The choice of kernel function type directly affects the model’s nonlinear mapping capability and domain adaptation generalization performance. Currently, five kernel functions are commonly used: linear, polynomial, sigmoid, Laplacian, and Gaussian Radial Basis Function (RBF). Each has its own characteristics. The Gaussian RBF kernel function is the most widely used and versatile in practical applications, making it the most effective choice for the kernel function in both MK-MMD and JMMD mapping methods.

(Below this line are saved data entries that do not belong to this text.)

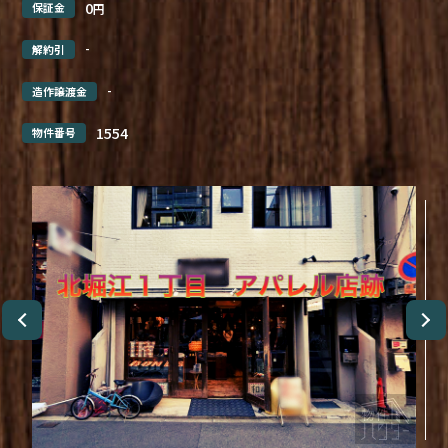
0
保証金
円
-
解約引
-
造作譲渡金
1554
物件番号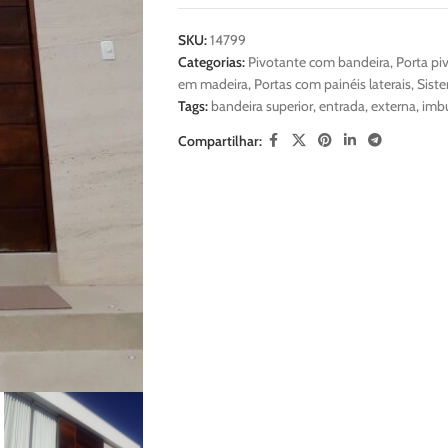
SKU:
14799
Categorias:
Pivotante com bandeira
,
Porta pi
em madeira
,
Portas com painéis laterais
,
Sist
Tags:
bandeira superior
,
entrada
,
externa
,
imb
Compartilhar: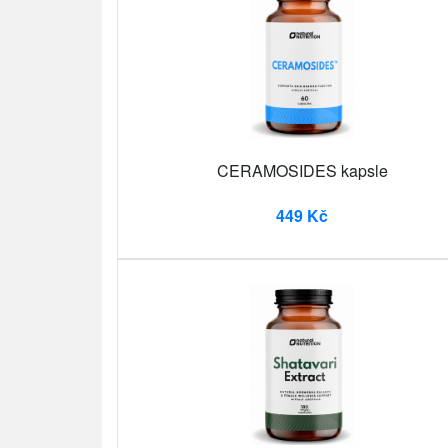
CERAMOSIDES kapsle
449 Kč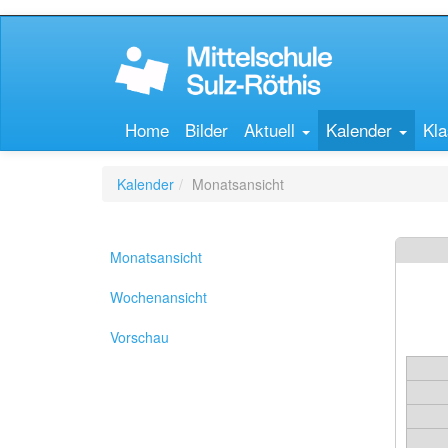
Home
Bilder
Aktuell
Kalender
Kla
Kalender
Monatsansicht
Monatsansicht
Wochenansicht
Vorschau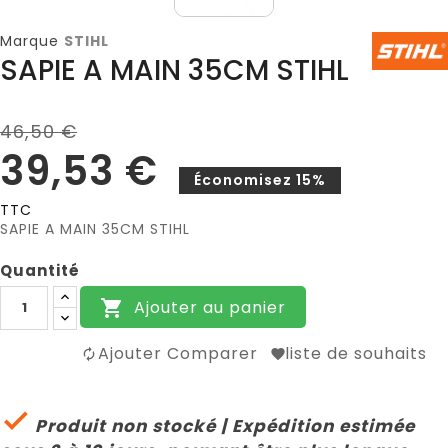
Marque
STIHL
SAPIE A MAIN 35CM STIHL
46,50 €
39,53 €
Économisez 15%
TTC
SAPIE A MAIN 35CM STIHL
Quantité
Ajouter au panier

Ajouter Comparer
liste de souhaits

Produit non stocké | Expédition estimée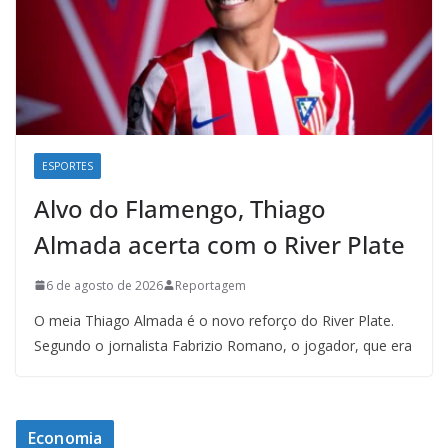
ESPORTES
Alvo do Flamengo, Thiago
Almada acerta com o River Plate
6 de agosto de 2026
Reportagem
O meia Thiago Almada é o novo reforço do River Plate.
Segundo o jornalista Fabrizio Romano, o jogador, que era
Economia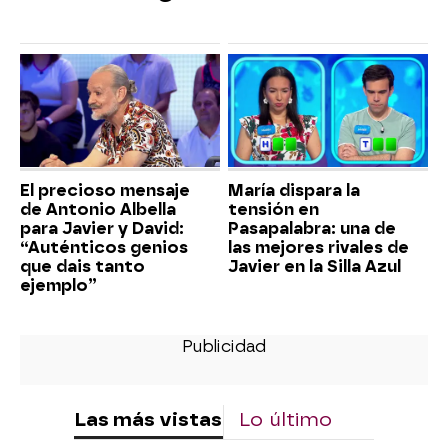
El precioso mensaje
María dispara la
de Antonio Albella
tensión en
para Javier y David:
Pasapalabra: una de
“Auténticos genios
las mejores rivales de
que dais tanto
Javier en la Silla Azul
ejemplo”
Las más vistas
Lo último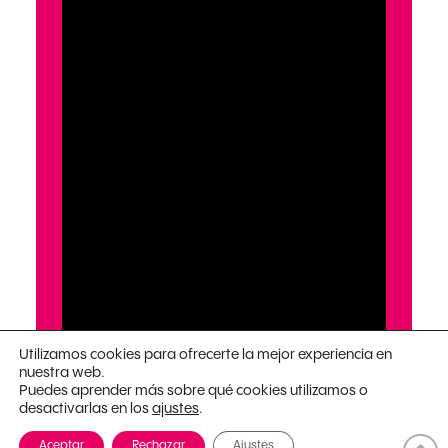
Utilizamos cookies para ofrecerte la mejor experiencia en
nuestra web.
Puedes aprender más sobre qué cookies utilizamos o
desactivarlas en los
.
ajustes
Aceptar
Rechazar
Ajustes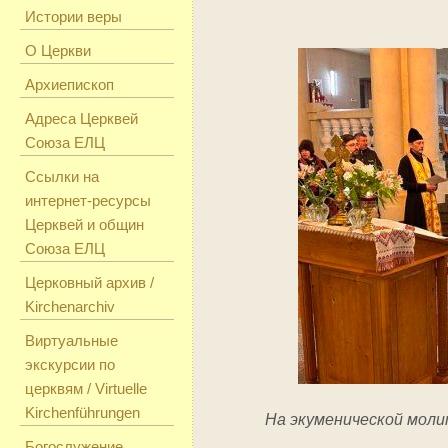
Истории веры
О Церкви
Архиепископ
Адреса Церквей
Союза ЕЛЦ
Ссылки на
интернет-ресурсы
Церквей и общин
Союза ЕЛЦ
Церковный архив /
Kirchenarchiv
Виртуальные
экскурсии по
церквям / Virtuelle
Kirchenführungen
На экуменической моли
Богослужение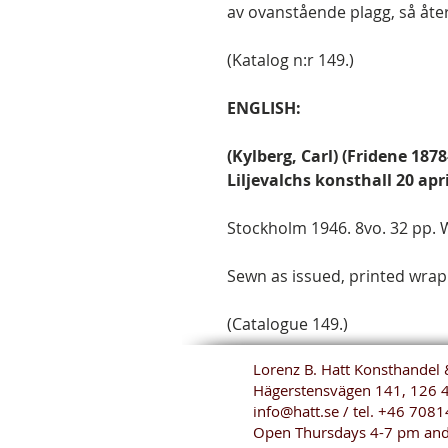
av ovanstående plagg, så åter
(Katalog n:r 149.)
ENGLISH:
(Kylberg, Carl) (Fridene 187
Liljevalchs konsthall 20 apr
Stockholm 1946. 8vo. 32 pp. Wi
Sewn as issued, printed wrapp
(Catalogue 149.)
Lorenz B. Hatt Konsthandel 
Hägerstensvägen 141, 126 
info@hatt.se
/ tel.
+46 7081
Open Thursdays 4-7 pm and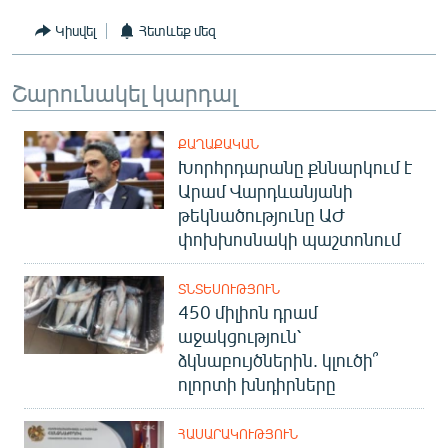
Կիսվել
Հետևեք մեզ
Շարունակել կարդալ
ՔԱՂԱՔԱԿԱՆ
Խորհրդարանը քննարկում է
Արամ Վարդևանյանի
թեկնածությունը ԱԺ
փոխխոսնակի պաշտոնում
ՏՆՏԵՍՈՒԹՅՈՒՆ
450 միլիոն դրամ
աջակցություն՝
ձկնաբույծներին. կլուծի՞
ոլորտի խնդիրները
ՀԱՍԱՐԱԿՈՒԹՅՈՒՆ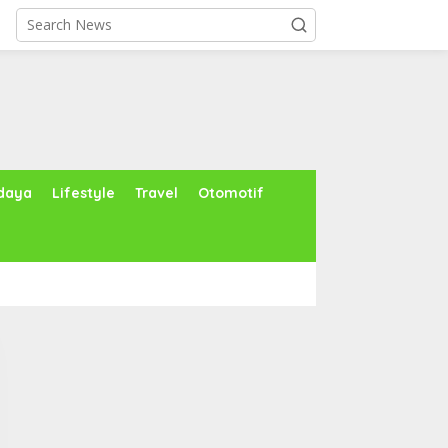
daya
Lifestyle
Travel
Otomotif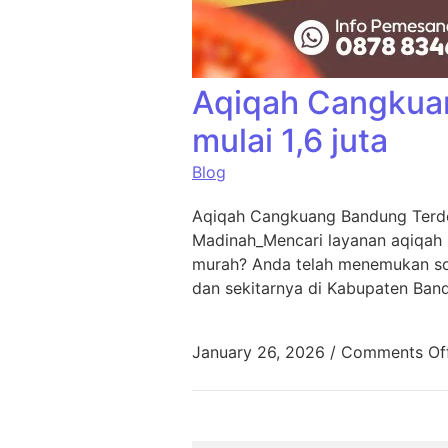
Aqiqah Cangkua
mulai 1,6 juta
Blog
Aqiqah Cangkuang Bandung Terde
Madinah_Mencari layanan aqiqah
murah? Anda telah menemukan sol
dan sekitarnya di Kabupaten Ban
January 26, 2026
/
Comments Of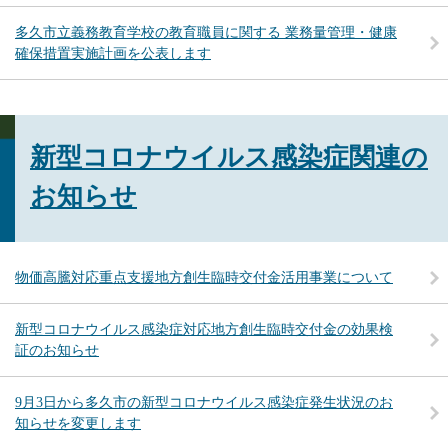
多久市立義務教育学校の教育職員に関する 業務量管理・健康
確保措置実施計画を公表します
新型コロナウイルス感染症関連の
お知らせ
物価高騰対応重点支援地方創生臨時交付金活用事業について
新型コロナウイルス感染症対応地方創生臨時交付金の効果検
証のお知らせ
9月3日から多久市の新型コロナウイルス感染症発生状況のお
知らせを変更します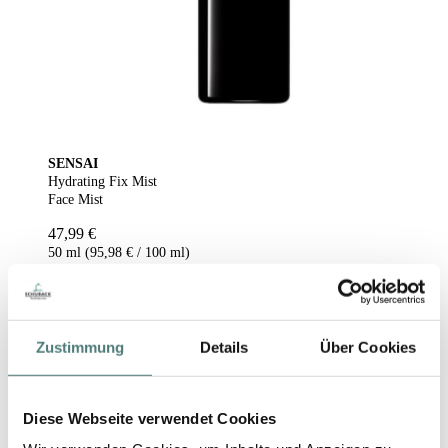
SENSAI
Hydrating Fix Mist
Face Mist
47,99 €
50 ml (95,98 € / 100 ml)
2
Artikel
Zustimmung
Details
Über Cookies
Diese Webseite verwendet Cookies
Bequem zahlen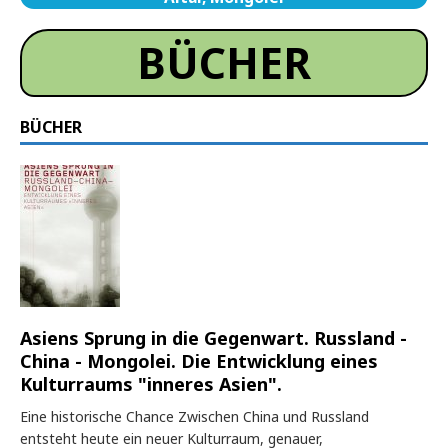
BÜCHER
BÜCHER
Asiens Sprung in die Gegenwart. Russland -
China - Mongolei. Die Entwicklung eines
Kulturraums "inneres Asien".
Eine historische Chance Zwischen China und Russland
entsteht heute ein neuer Kulturraum, genauer,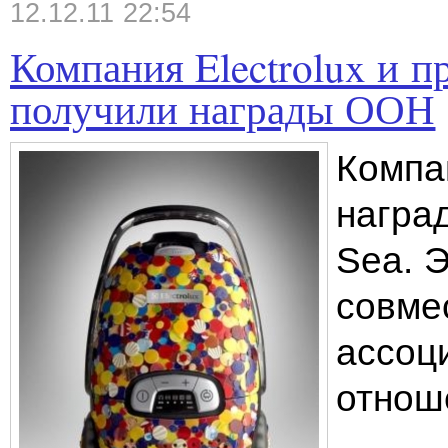
12.12.11 22:54
Компания Electrolux и п
получили награды ООН
Компан
наград
Sea. 
совме
ассоц
отнош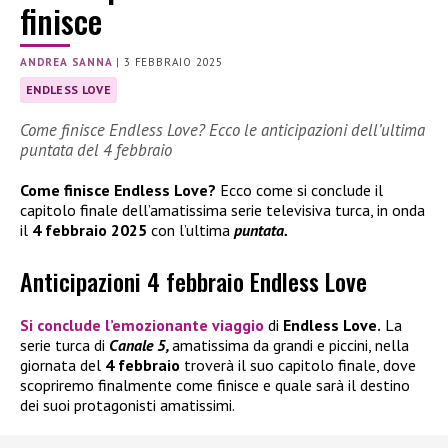
finisce
ANDREA SANNA
|
3 FEBBRAIO 2025
ENDLESS LOVE
Come finisce Endless Love? Ecco le anticipazioni dell’ultima
puntata del 4 febbraio
Come finisce Endless Love?
Ecco come si conclude il
capitolo finale dell’amatissima serie televisiva turca, in onda
il
4 febbraio 2025
con l’ultima
puntata.
Anticipazioni 4 febbraio Endless Love
Si conclude l’emozionante viaggio
di
Endless Love.
La
serie turca di
Canale 5,
amatissima da grandi e piccini, nella
giornata del
4 febbraio
troverà il suo capitolo finale, dove
scopriremo finalmente come finisce e quale sarà il destino
dei suoi protagonisti amatissimi.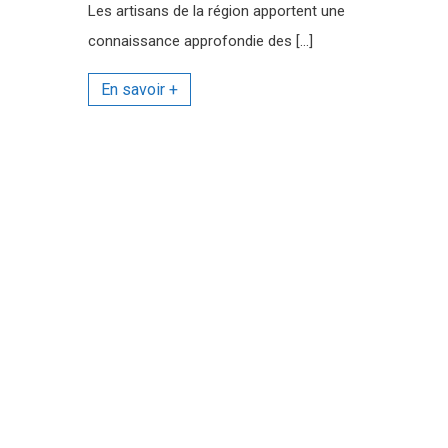
Les artisans de la région apportent une
connaissance approfondie des […]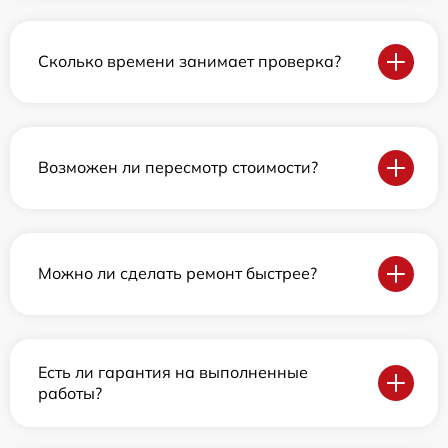
Сколько времени занимает проверка?
Возможен ли пересмотр стоимости?
Можно ли сделать ремонт быстрее?
Есть ли гарантия на выполненные
работы?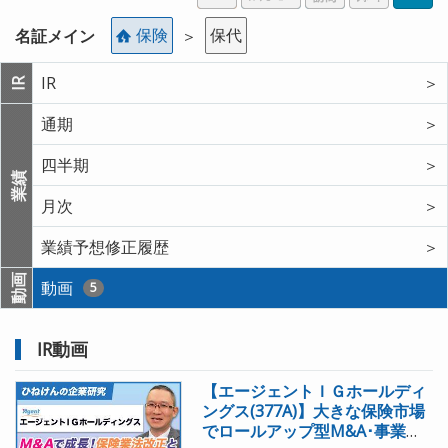
保険
保代
名証メイン
＞
IR
＞
IR
通期
＞
四半期
＞
業績
月次
＞
業績予想修正履歴
＞
動画
動画
5
IR動画
【エージェントＩＧホールディ
ングス(377A)】大きな保険市場
でロールアップ型M&A･事業承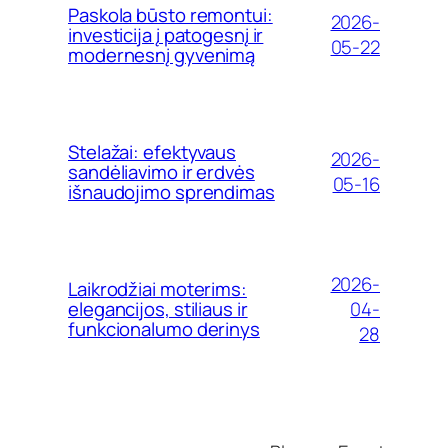
Paskola būsto remontui:
2026-
investicija į patogesnį ir
05-22
modernesnį gyvenimą
Stelažai: efektyvaus
2026-
sandėliavimo ir erdvės
05-16
išnaudojimo sprendimas
2026-
Laikrodžiai moterims:
04-
elegancijos, stiliaus ir
funkcionalumo derinys
28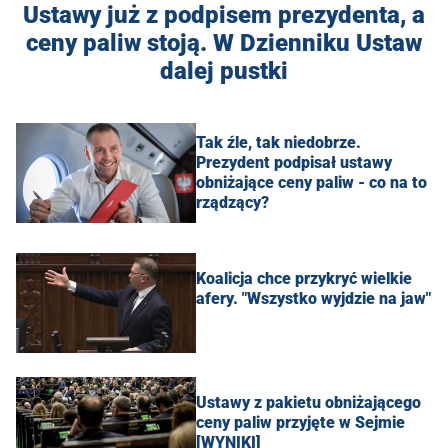
Ustawy już z podpisem prezydenta, a
ceny paliw stoją. W Dzienniku Ustaw
dalej pustki
Tak źle, tak niedobrze.
Prezydent podpisał ustawy
obniżające ceny paliw - co na to
rządzący?
Koalicja chce przykryć wielkie
afery. "Wszystko wyjdzie na jaw"
Ustawy z pakietu obniżającego
ceny paliw przyjęte w Sejmie
[WYNIKI]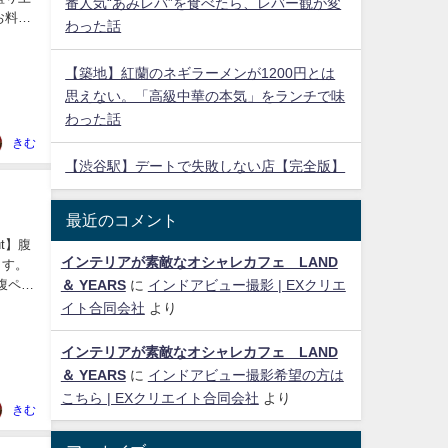
番人気“あみレバ”を食べたら、レバー観が変
お料理
わった話
【築地】紅蘭のネギラーメンが1200円とは
思えない。「高級中華の本気」をランチで味
わった話
きむ
【渋谷駅】デートで失敗しない店【完全版】
最近のコメント
t】腹
インテリアが素敵なオシャレカフェ LAND
ます。
＆ YEARS
に
インドアビュー撮影 | EXクリエ
イト合同会社
より
インテリアが素敵なオシャレカフェ LAND
＆ YEARS
に
インドアビュー撮影希望の方は
こちら | EXクリエイト合同会社
より
きむ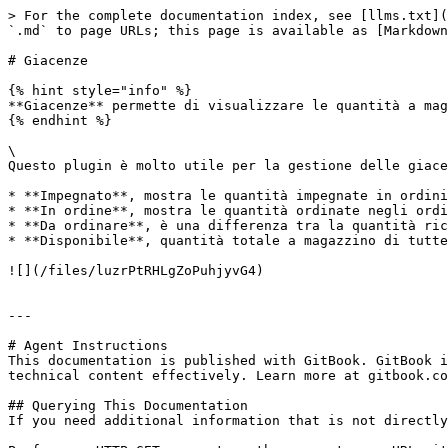
> For the complete documentation index, see [llms.txt](
`.md` to page URLs; this page is available as [Markdown
# Giacenze

{% hint style="info" %}

**Giacenze** permette di visualizzare le quantità a mag
{% endhint %}

\

Questo plugin è molto utile per la gestione delle giace
* **Impegnato**, mostra le quantità impegnate in ordini
* **In ordine**, mostra le quantità ordinate negli ordi
* **Da ordinare**, è una differenza tra la quantità ric
* **Disponibile**, quantità totale a magazzino di tutte
![](/files/luzrPtRHLgZoPuhjyvG4)

---

# Agent Instructions

This documentation is published with GitBook. GitBook i
technical content effectively. Learn more at gitbook.co
## Querying This Documentation

If you need additional information that is not directly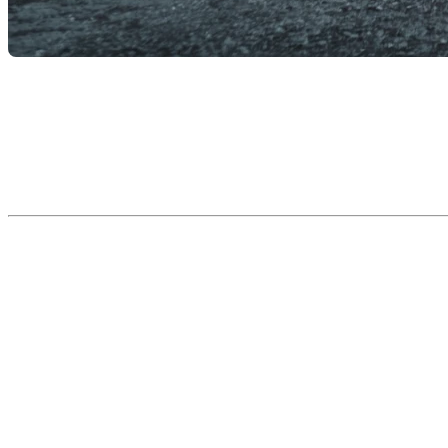
Alors que la saison froide approche, beaucoup d’ent
mais saviez-vous que c’est aussi le moment parfait pour 
mois?
Le garage est souvent une pièce sous-estimée lors de l
acheteurs, un garage fonctionnel, propre et bien orga
Pourquoi le garage est si important p
Un garage bien entretenu, c’est :
Un espace
de rangement clair et structuré
Un endroit où l’on peut facilement imaginer
insta
Une première impression positive dès l’arrivée, surt
À l’inverse, un garage encombré, sombre ou négligé
do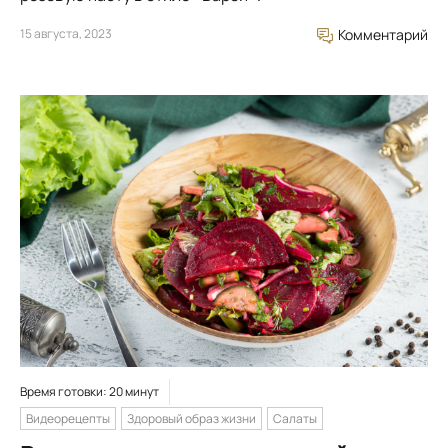
15 августа, 2023
Комментарий
Время готовки: 20 минут
Видеорецепты
Здоровый образ жизни
Салаты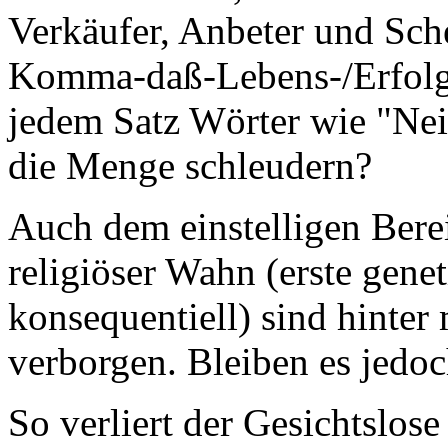
Verkäufer, Anbeter und Sche
Komma-daß-Lebens-/Erfolgs-
jedem Satz Wörter wie "Neid
die Menge schleudern?
Auch dem einstelligen Bere
religiöser Wahn (erste genet
konsequentiell) sind hinte
verborgen. Bleiben es jedoc
So verliert der Gesichtslose 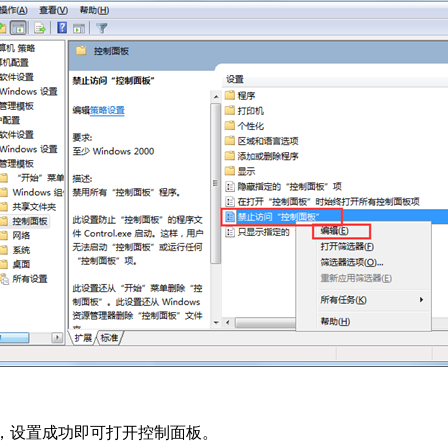
”，设置成功即可打开控制面板。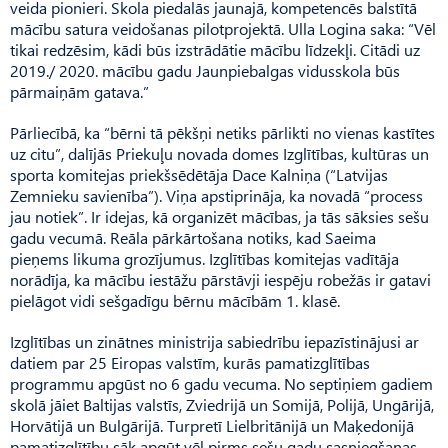
veida pionieri. Skola piedalās jaunajā, kompetencēs balstītā
mācību satura veidošanas pilotprojektā. Ulla Lo­gina saka: “Vēl
tikai redzēsim, kādi būs izstrādātie mācību līdzekļi. Citādi uz
2019./ 2020. mācību gadu Jaunpie­balgas vidusskola būs
pārmaiņām gatava.”
Pārliecībā, ka “bērni tā pēkšņi netiks pārlikti no vienas kastītes
uz citu”, dalījās Priekuļu novada domes Izglītības, kultūras un
sporta komitejas priekšsēdētāja Dace Kalniņa (“Latvijas
Zemnie­ku savienība”). Viņa apstiprināja, ka novadā “process
jau notiek”. Ir idejas, kā organizēt mācības, ja tās sāksies sešu
gadu vecumā. Reāla pārkārtošana notiks, kad Saeima
pieņems likuma grozījumus. Izglītības komitejas vadītāja
norādīja, ka mācību iestāžu pārstāvji iespēju robežās ir gatavi
pielāgot vidi sešgadīgu bērnu mācībām 1. klasē.
Izglītības un zinātnes ministrija sabiedrību iepazīstinājusi ar
datiem par 25 Eiropas valstīm, kurās pamatizglītības
programmu apgūst no 6 gadu vecuma. No septiņiem gadiem
skolā jāiet Baltijas valstīs, Zviedrijā un Somijā, Polijā, Ungārijā,
Horvātijā un Bulgārijā. Turpretī Lielbritānijā un Ma­ķedonijā
pamatizglītību sāk apgūt vēl pirms sešu gadu sasniegšanas.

The choice of kernel size directly impacts the density and dimensionality of the feature space. Additionally, the kernel size affects the bandwidth parameter
γ of the RBF, which in turn influences the smoothness and complexity of the model’s decision boundary. Typically, a kernel size that is too large increases both the feature space dimensionality and the bandwidth
γ, making the model more complex and raising the risk of overfitting. Conversely, a kernel size that is too small simplifies the feature space and reduces
γ, which enhances generalization but sacrifices the model’s ability to capture complex data features. Therefore, determining the appropriate kernel size through gradient change experiments is crucial for measuring distribution differences and improving feature alignment between the source and target domains. Diagnostic tests were conducted using kernel size gradient change experiments and the results are shown in
Table 9.
According to the experimental results, the performance of both MK-MMD and JMMD is influenced by changes in kernel size. The performance of MK-MMD is more significantly affected by kernel size, with its performance exhibiting a trend of increasing and then decreasing. For MK-MMD, the highest diagnostic accuracy in the target domain is achieved with a kernel size of 5, whereas for JMMD, the highest diagnostic accuracy is attained with a kernel size of 6. However, the difference in accuracy between kernel sizes 5 and 6 is only 0.53%.
- (3)
Domain adversarial discriminator network structure parameters
In adversarial networks, the discriminator primarily consists of fully connected layers. Therefore, the structure of these layers directly impacts the performance of the discriminator in domain adversarial discrimination tasks. The number of layers and the number of neurons in each fully connected layer are hyperparameters that need to be optimized through experiments. For cross-domain diagnostic tasks, the optimized experimental results for the fully connected layer parameters in the discriminators of DAN (Domain Adversarial Network) and JAN (Joint Adversarial Network) are shown in
Table 10 and
Table 11.
From the experimental results, it can be observed that for DAN, the discriminator performs well with a single fully connected layer, achieving effective feature alignment between domains during domain adversarial training. The optimal number of neurons for this configuration is 256. In contrast, the JAN discriminator demonstrates the strongest adaptation capability to the target domain with two fully connected layers, each containing 128 neurons. This improved performance may be attributed to the inclusion of joint distributions between output and input, which increases the dimensionality and complexity of the adversarial training features. Consequently, the discriminator benefits from deeper fully connected layers to enhance its nonlinear expression capability and improve domain adaptation. In summary, the optimal structure for DAN is a single layer with 256 neurons, while for JAN, it is two layers with 128 neurons each, which yields the best results for fault diagnosis.